-- Your assignment --
Repeat every record exactly, but omit the images.

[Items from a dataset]
* * * * * * * * *
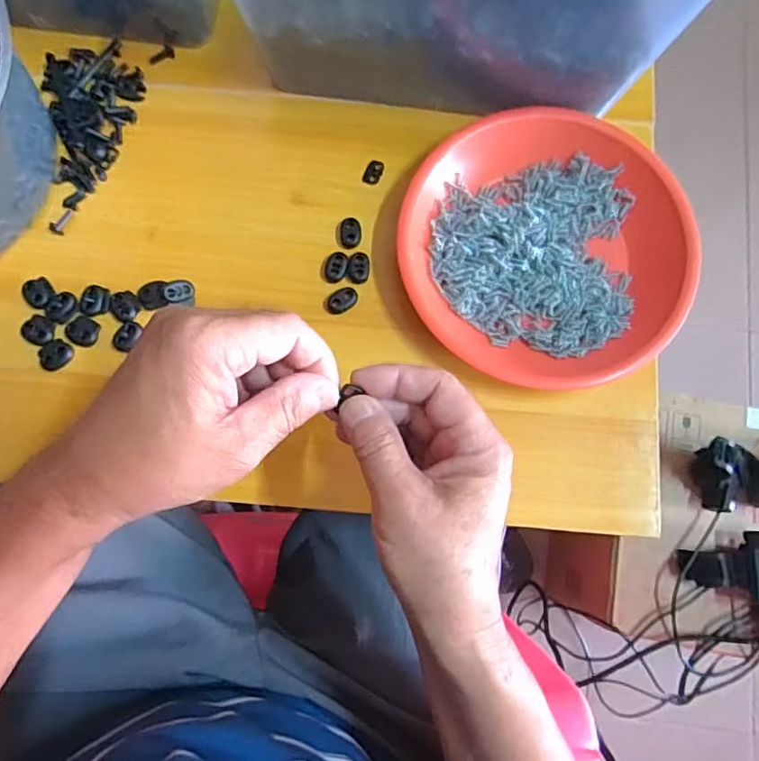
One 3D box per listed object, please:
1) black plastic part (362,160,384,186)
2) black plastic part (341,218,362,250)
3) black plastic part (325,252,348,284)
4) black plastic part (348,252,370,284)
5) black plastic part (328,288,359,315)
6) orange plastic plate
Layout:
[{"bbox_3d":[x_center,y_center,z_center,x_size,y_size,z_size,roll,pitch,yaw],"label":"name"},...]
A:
[{"bbox_3d":[-0.004,-0.152,0.405,0.012,0.004,0.019,20,79,3],"label":"black plastic part"},{"bbox_3d":[-0.020,-0.104,0.394,0.015,0.004,0.022,3,79,-1],"label":"black plastic part"},{"bbox_3d":[-0.030,-0.078,0.388,0.014,0.004,0.022,13,79,1],"label":"black plastic part"},{"bbox_3d":[-0.014,-0.079,0.389,0.015,0.004,0.022,5,79,0],"label":"black plastic part"},{"bbox_3d":[-0.025,-0.055,0.385,0.022,0.005,0.014,-34,81,-7],"label":"black plastic part"},{"bbox_3d":[0.111,-0.092,0.380,0.188,0.028,0.183,0,79,-1],"label":"orange plastic plate"}]

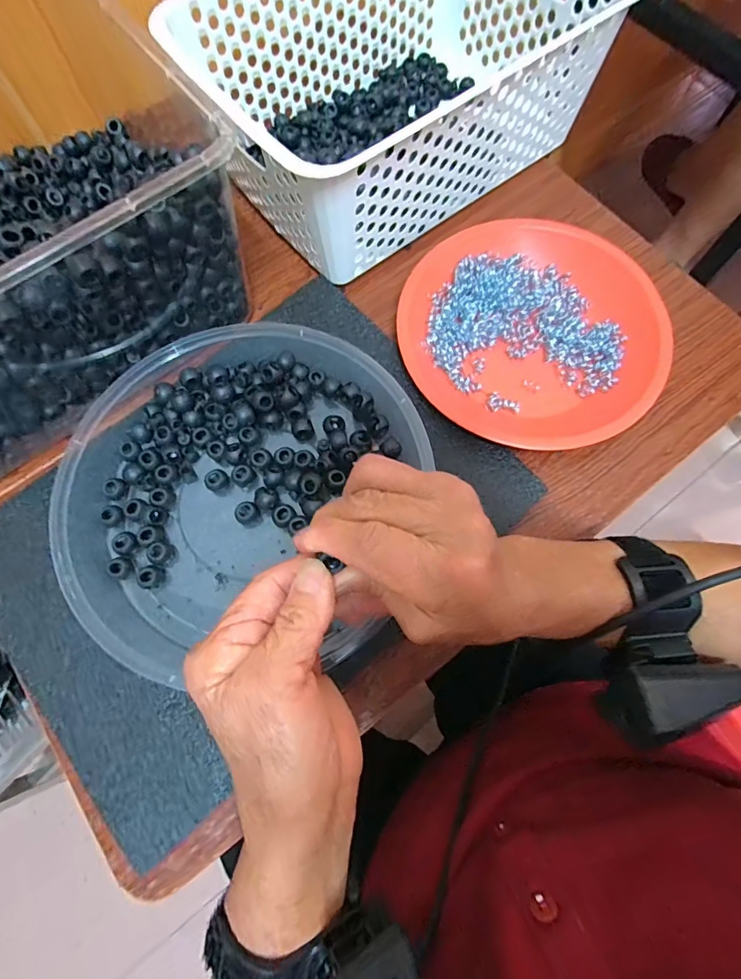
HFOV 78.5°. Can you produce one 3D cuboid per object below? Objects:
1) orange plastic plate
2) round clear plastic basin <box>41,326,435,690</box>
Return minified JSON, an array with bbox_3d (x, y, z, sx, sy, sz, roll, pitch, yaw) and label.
[{"bbox_3d":[0.119,-0.121,0.349,0.190,0.027,0.182,0,73,0],"label":"orange plastic plate"},{"bbox_3d":[-0.085,0.001,0.300,0.236,0.042,0.237,0,73,0],"label":"round clear plastic basin"}]

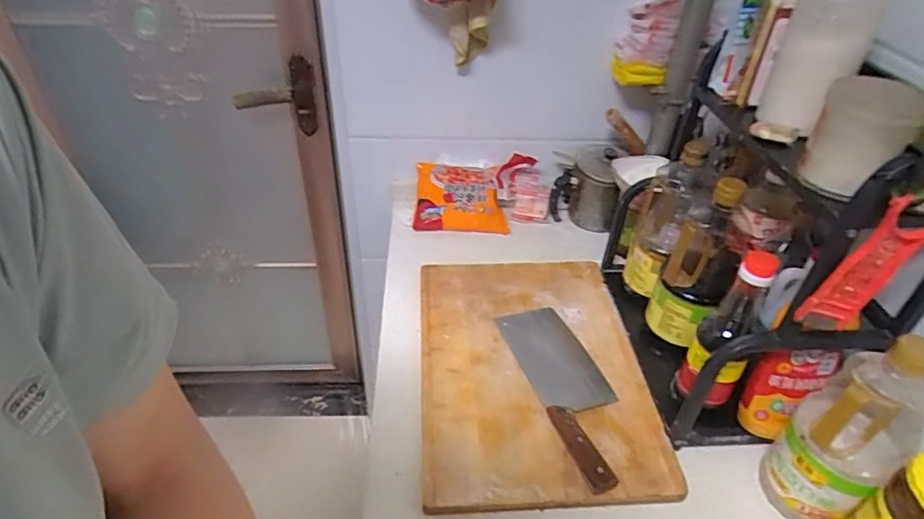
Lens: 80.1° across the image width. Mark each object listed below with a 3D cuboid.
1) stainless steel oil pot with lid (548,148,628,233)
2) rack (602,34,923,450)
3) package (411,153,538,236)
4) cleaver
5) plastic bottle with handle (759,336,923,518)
[{"bbox_3d":[0.252,-0.137,1.065,0.129,0.151,0.092,27,46,30],"label":"stainless steel oil pot with lid"},{"bbox_3d":[0.347,-0.046,0.729,0.217,0.388,0.440,-8,39,-9],"label":"rack"},{"bbox_3d":[0.017,-0.124,1.064,0.214,0.038,0.147,3,83,9],"label":"package"},{"bbox_3d":[0.150,0.166,0.747,0.106,0.022,0.300,-12,40,-14],"label":"cleaver"},{"bbox_3d":[0.400,0.183,0.573,0.073,0.242,0.096,-23,43,-26],"label":"plastic bottle with handle"}]

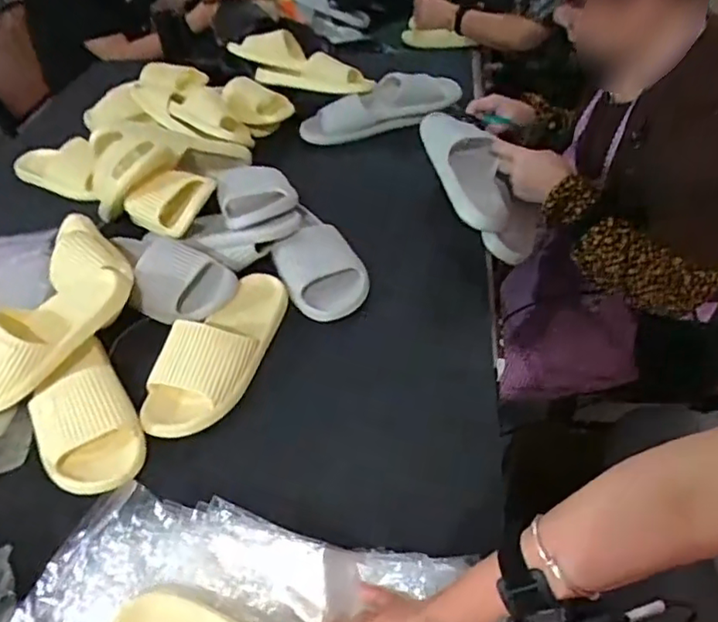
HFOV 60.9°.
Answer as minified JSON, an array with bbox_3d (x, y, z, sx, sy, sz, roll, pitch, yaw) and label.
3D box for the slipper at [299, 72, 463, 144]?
[{"bbox_3d":[0.047,-0.418,1.224,0.332,0.099,0.085,-13,45,-6],"label":"slipper"}]

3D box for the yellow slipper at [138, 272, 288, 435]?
[{"bbox_3d":[-0.175,0.038,0.785,0.107,0.066,0.274,12,48,18],"label":"yellow slipper"}]

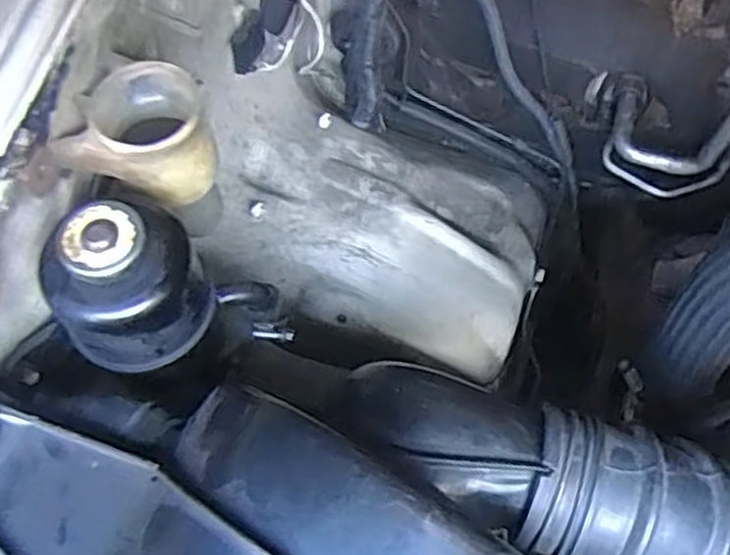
* * * * * * * * *
-- Final answer --
One 3D box per listed object, please:
1) black plastic part (362,160,384,186)
2) black plastic part (341,218,362,250)
3) black plastic part (325,252,348,284)
4) black plastic part (348,252,370,284)
5) black plastic part (328,288,359,315)
6) orange plastic plate
Layout:
[{"bbox_3d":[x_center,y_center,z_center,x_size,y_size,z_size,roll,pitch,yaw],"label":"name"},...]
A:
[{"bbox_3d":[-0.004,-0.152,0.405,0.012,0.004,0.019,20,79,3],"label":"black plastic part"},{"bbox_3d":[-0.020,-0.104,0.394,0.015,0.004,0.022,3,79,-1],"label":"black plastic part"},{"bbox_3d":[-0.030,-0.078,0.388,0.014,0.004,0.022,13,79,1],"label":"black plastic part"},{"bbox_3d":[-0.014,-0.079,0.389,0.015,0.004,0.022,5,79,0],"label":"black plastic part"},{"bbox_3d":[-0.025,-0.055,0.385,0.022,0.005,0.014,-34,81,-7],"label":"black plastic part"},{"bbox_3d":[0.111,-0.092,0.380,0.188,0.028,0.183,0,79,-1],"label":"orange plastic plate"}]

HFOV 78.5°. Can you produce one 3D cuboid per object below? Objects:
1) orange plastic plate
2) round clear plastic basin <box>41,326,435,690</box>
Return minified JSON, an array with bbox_3d (x, y, z, sx, sy, sz, roll, pitch, yaw) and label.
[{"bbox_3d":[0.119,-0.121,0.349,0.190,0.027,0.182,0,73,0],"label":"orange plastic plate"},{"bbox_3d":[-0.085,0.001,0.300,0.236,0.042,0.237,0,73,0],"label":"round clear plastic basin"}]

Lens: 80.1° across the image width. Mark each object listed below with a 3D cuboid.
1) stainless steel oil pot with lid (548,148,628,233)
2) rack (602,34,923,450)
3) package (411,153,538,236)
4) cleaver
5) plastic bottle with handle (759,336,923,518)
[{"bbox_3d":[0.252,-0.137,1.065,0.129,0.151,0.092,27,46,30],"label":"stainless steel oil pot with lid"},{"bbox_3d":[0.347,-0.046,0.729,0.217,0.388,0.440,-8,39,-9],"label":"rack"},{"bbox_3d":[0.017,-0.124,1.064,0.214,0.038,0.147,3,83,9],"label":"package"},{"bbox_3d":[0.150,0.166,0.747,0.106,0.022,0.300,-12,40,-14],"label":"cleaver"},{"bbox_3d":[0.400,0.183,0.573,0.073,0.242,0.096,-23,43,-26],"label":"plastic bottle with handle"}]

HFOV 60.9°.
Answer as minified JSON, an array with bbox_3d (x, y, z, sx, sy, sz, roll, pitch, yaw) and label.
3D box for the slipper at [299, 72, 463, 144]?
[{"bbox_3d":[0.047,-0.418,1.224,0.332,0.099,0.085,-13,45,-6],"label":"slipper"}]

3D box for the yellow slipper at [138, 272, 288, 435]?
[{"bbox_3d":[-0.175,0.038,0.785,0.107,0.066,0.274,12,48,18],"label":"yellow slipper"}]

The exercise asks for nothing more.